課題一覧 ▸
1) 下記のザトウクジラの記事で、アルファベット表記が括弧で併記されている固有名詞をすべて、記事中の表記のまま挙げてください。
2) 下記のザトウクジラの記事を、最後の文の続きから書き進めてください。

提供文章 ▸

━━━━

【10月13日 AFP】1頭のザトウクジラが、哺乳(ほにゅう)類の「最長移動距離」の世界記録を破ったとする論文が13日、英国王立協会(British Royal Society)の専門誌「バイオロジー・レターズ(Biology Letters)」に掲載された。このメスクジラは、交尾相手のオスを求めて、大西洋からインド洋まで9800キロ以上を泳いだという。

 このクジラは1999年8月7日、ブラジル南東沖のアブローリョス(Abrolhos)諸島付近の繁殖地で、群れと一緒にいるところを初めてカメラに収められた。

 その2年後の2001年9月21日、このクジラは偶然にも、マダガスカル東岸沖のサンマリー(Sainte Marie)島付近の繁殖地で、ホエールウォッチングツアーに参加していた観光客により撮影された。

 同じクジラであることは、尾びれの形と模様で確認された。

 米メーン(Maine)州のアトランティック・カレッジ(College of the Atlantic)の研究チームによると、この移動距離は、記録上これまでの最長だった哺乳動物の季節移動の距離を約400キロ上回った。

■繁殖習性の定説も覆す

 ザトウクジラの生態についてはほとんどが謎に包まれたままだが、このクジラは、繁殖習性に関する定説にも疑問を投げかけることとなった。

━━━━

提供資料 ▸
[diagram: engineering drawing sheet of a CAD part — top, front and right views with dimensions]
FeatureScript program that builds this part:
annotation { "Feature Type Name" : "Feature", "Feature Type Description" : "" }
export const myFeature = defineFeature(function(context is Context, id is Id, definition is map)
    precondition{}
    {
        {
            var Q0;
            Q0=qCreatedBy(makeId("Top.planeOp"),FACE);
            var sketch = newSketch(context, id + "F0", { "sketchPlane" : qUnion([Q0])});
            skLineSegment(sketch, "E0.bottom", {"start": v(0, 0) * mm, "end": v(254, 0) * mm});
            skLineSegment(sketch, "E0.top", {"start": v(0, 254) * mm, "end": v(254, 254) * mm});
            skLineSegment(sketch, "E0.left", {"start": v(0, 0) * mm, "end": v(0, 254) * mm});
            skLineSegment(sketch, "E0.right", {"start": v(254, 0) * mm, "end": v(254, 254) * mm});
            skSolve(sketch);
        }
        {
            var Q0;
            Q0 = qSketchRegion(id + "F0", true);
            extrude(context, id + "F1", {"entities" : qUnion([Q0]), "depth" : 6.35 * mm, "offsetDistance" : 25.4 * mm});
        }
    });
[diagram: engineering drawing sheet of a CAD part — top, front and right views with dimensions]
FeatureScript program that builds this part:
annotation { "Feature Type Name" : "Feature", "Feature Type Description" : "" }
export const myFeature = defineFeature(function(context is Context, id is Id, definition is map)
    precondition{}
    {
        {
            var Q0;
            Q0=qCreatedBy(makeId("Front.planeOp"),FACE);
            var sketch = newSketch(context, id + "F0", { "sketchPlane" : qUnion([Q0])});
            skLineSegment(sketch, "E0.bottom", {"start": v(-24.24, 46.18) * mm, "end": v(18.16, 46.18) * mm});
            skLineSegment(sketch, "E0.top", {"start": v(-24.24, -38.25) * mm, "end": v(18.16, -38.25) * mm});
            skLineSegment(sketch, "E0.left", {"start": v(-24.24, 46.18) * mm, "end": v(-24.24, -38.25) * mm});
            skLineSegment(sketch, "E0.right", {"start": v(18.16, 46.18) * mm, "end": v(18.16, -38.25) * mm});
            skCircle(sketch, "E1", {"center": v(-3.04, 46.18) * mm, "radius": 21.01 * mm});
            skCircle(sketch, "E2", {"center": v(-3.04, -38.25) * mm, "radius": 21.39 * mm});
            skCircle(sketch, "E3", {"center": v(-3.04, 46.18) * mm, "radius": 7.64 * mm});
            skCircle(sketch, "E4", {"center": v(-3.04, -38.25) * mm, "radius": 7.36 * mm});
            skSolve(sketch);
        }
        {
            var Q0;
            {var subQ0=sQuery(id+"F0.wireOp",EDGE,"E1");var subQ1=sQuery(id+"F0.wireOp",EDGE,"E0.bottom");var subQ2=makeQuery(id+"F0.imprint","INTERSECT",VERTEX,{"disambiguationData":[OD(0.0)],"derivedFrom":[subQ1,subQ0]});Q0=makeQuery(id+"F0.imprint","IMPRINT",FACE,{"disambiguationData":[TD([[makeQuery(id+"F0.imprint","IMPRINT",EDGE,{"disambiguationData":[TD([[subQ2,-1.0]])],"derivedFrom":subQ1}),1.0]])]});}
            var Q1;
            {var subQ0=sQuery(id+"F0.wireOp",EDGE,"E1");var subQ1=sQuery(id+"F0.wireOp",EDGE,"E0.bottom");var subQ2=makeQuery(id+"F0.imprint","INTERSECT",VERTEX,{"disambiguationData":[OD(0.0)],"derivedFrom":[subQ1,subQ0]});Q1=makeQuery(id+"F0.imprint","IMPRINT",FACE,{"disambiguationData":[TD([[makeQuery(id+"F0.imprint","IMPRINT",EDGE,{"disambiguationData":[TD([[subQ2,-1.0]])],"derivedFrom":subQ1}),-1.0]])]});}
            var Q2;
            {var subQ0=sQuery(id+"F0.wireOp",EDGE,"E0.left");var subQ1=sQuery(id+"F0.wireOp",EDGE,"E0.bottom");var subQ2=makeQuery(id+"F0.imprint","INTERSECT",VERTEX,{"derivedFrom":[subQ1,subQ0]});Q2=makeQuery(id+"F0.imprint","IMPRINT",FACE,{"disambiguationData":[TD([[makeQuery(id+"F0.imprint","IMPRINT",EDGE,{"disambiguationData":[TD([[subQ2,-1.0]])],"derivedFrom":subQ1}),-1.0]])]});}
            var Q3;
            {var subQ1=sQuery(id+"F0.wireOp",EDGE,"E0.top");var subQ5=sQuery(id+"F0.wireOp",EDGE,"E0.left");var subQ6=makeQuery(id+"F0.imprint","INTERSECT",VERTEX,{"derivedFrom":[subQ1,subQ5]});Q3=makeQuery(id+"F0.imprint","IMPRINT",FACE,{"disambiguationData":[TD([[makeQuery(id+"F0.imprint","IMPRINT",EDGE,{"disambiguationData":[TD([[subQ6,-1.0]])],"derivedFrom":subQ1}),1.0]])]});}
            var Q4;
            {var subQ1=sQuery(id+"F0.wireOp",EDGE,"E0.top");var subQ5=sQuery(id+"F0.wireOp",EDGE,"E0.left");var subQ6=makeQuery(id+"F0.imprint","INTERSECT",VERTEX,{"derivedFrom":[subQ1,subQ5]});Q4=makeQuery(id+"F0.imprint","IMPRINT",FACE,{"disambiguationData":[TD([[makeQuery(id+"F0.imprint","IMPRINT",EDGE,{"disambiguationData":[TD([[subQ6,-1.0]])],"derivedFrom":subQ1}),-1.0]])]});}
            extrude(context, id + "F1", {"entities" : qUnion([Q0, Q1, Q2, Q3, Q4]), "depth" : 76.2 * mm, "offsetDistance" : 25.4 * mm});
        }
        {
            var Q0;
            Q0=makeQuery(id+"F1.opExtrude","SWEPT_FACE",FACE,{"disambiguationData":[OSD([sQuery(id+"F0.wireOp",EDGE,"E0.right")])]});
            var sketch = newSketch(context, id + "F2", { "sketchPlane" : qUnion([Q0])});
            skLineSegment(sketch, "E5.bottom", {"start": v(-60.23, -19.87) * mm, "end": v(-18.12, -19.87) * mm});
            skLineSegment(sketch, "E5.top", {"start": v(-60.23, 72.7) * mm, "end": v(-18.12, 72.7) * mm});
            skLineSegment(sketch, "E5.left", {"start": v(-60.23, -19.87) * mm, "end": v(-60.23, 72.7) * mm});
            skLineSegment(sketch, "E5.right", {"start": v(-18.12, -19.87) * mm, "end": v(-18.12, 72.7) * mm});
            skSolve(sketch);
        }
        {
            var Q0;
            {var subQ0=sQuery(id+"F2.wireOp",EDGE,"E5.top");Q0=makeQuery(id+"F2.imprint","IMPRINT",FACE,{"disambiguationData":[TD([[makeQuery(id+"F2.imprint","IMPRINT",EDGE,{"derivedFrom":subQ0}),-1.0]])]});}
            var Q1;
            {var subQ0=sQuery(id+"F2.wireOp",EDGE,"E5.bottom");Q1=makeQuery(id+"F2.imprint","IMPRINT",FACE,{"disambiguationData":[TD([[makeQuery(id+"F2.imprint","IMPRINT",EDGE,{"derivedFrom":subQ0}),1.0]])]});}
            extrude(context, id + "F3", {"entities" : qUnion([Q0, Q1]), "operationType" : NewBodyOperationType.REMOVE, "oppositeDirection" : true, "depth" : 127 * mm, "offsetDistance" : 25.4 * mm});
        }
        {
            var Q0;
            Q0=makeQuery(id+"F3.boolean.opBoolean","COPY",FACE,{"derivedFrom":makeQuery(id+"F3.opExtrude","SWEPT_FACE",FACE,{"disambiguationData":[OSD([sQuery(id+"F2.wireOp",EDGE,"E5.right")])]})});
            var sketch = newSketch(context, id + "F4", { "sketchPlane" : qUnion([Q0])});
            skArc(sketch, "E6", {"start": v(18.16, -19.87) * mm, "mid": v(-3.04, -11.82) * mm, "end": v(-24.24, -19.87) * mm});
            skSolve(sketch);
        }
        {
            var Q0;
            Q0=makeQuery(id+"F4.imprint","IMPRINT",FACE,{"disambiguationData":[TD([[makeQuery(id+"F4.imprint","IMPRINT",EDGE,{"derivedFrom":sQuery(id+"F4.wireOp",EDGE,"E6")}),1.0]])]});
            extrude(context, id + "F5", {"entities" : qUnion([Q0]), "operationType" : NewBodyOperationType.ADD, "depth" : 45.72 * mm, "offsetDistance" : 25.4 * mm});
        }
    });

━━━━

解答一覧 ▸
1)
英国王立協会(British Royal Society)
バイオロジー・レターズ(Biology Letters)
アブローリョス(Abrolhos)
サンマリー(Sainte Marie)
メーン(Maine)
アトランティック・カレッジ(College of the Atlantic)

2)
 これまでは、交尾相手を探すために長距離を泳ぐ可能性のあるザトウクジラはオスだけと考えられてきた。また、ザトウクジラの移動は南北方向で行われているというのが定説だった。例えば、餌が豊富な大西洋の南部へ移動し、繁殖期になると大西洋の赤道付近に戻るといった具合だ。

 だが、今回の事例は、ザトウクジラが、繁殖のために東西方向にも移動していることを示唆している。とは言え、確認されたのは今回の1頭だけ。上記の学説を確立するにはさらなる調査が必要だ。

■遺伝子に関しても再考迫る

 南半球のザトウクジラは遺伝子の特徴から大きく7つのグループに分類でき、これまでは、主にグループ内の個体同士で繁殖していると考えられていた。

 これは遺伝子の多様性が狭まることを意味し、生物種にとっては望ましくないとされてきたが、長距離を移動する個体が見つかったことでこの見方に再考が迫られ、ザトウクジラの保護活動にも影響を与える可能性もある。